--- Problem statement ---
Reproduce the entries below character for character, omitting the pictures.

:::::

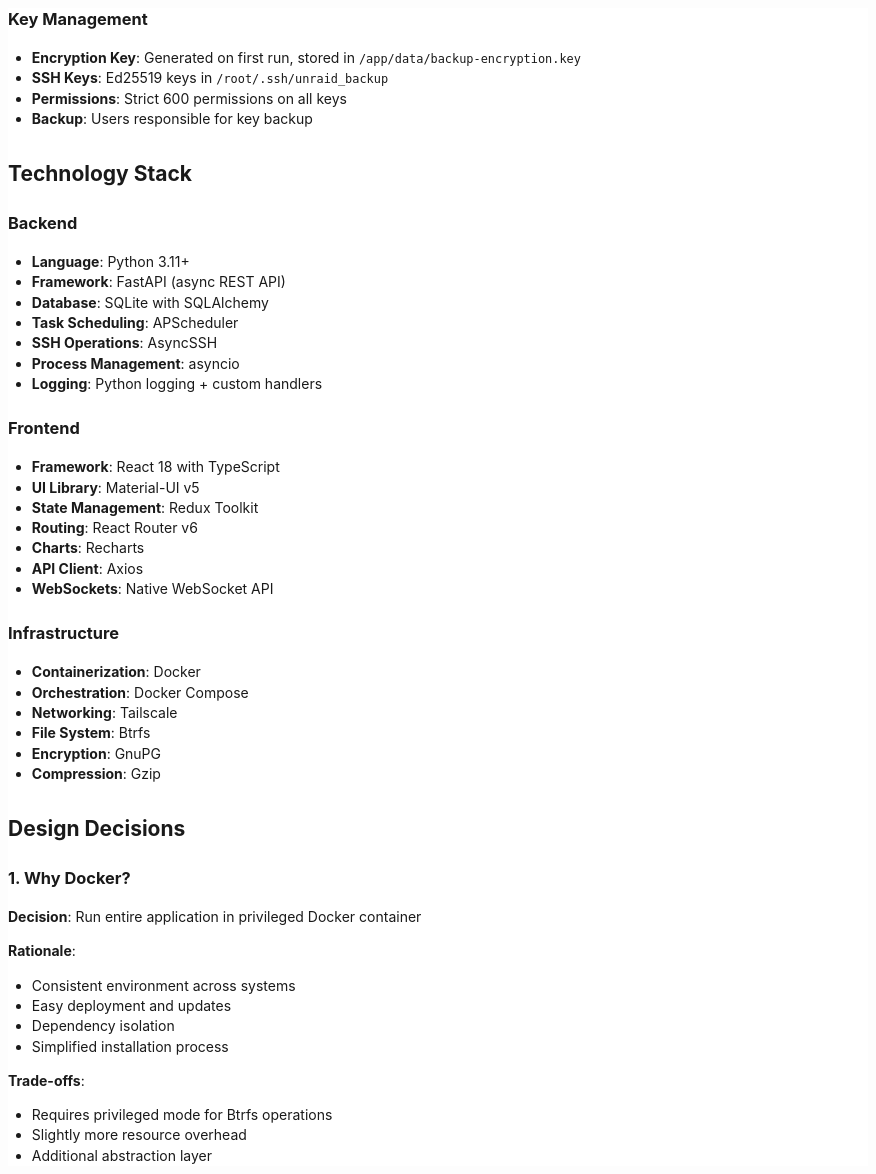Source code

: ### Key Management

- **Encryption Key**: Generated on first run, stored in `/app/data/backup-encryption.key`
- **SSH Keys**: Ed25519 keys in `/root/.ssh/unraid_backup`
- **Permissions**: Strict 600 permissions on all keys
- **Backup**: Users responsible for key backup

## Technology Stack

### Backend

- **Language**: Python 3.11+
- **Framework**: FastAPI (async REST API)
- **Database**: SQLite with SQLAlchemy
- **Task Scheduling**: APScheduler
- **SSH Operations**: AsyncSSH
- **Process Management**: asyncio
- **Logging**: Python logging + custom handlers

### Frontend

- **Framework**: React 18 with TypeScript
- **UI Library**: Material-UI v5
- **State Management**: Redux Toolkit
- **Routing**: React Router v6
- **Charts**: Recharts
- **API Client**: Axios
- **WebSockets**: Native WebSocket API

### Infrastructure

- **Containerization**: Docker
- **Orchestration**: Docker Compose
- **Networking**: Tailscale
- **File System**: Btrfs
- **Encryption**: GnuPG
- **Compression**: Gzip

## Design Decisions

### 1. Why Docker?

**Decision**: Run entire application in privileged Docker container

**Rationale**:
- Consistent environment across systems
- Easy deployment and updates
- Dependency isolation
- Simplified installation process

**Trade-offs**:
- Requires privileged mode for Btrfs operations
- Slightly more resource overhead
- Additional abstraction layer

:::::

--- Task solution ---
Source code

: ### Key Management

- **Encryption Key**: Generated on first run, stored in `/app/data/backup-encryption.key`
- **SSH Keys**: Ed25519 keys in `/root/.ssh/unraid_backup`
- **Permissions**: Strict 600 permissions on all keys
- **Backup**: Users responsible for key backup

## Technology Stack

### Backend

- **Language**: Python 3.11+
- **Framework**: FastAPI (async REST API)
- **Database**: SQLite with SQLAlchemy
- **Task Scheduling**: APScheduler
- **SSH Operations**: AsyncSSH
- **Process Management**: asyncio
- **Logging**: Python logging + custom handlers

### Frontend

- **Framework**: React 18 with TypeScript
- **UI Library**: Material-UI v5
- **State Management**: Redux Toolkit
- **Routing**: React Router v6
- **Charts**: Recharts
- **API Client**: Axios
- **WebSockets**: Native WebSocket API

### Infrastructure

- **Containerization**: Docker
- **Orchestration**: Docker Compose
- **Networking**: Tailscale
- **File System**: Btrfs
- **Encryption**: GnuPG
- **Compression**: Gzip

## Design Decisions

### 1. Why Docker?

**Decision**: Run entire application in privileged Docker container

**Rationale**:
- Consistent environment across systems
- Easy deployment and updates
- Dependency isolation
- Simplified installation process

**Trade-offs**:
- Requires privileged mode for Btrfs operations
- Slightly more resource overhead
- Additional abstraction layer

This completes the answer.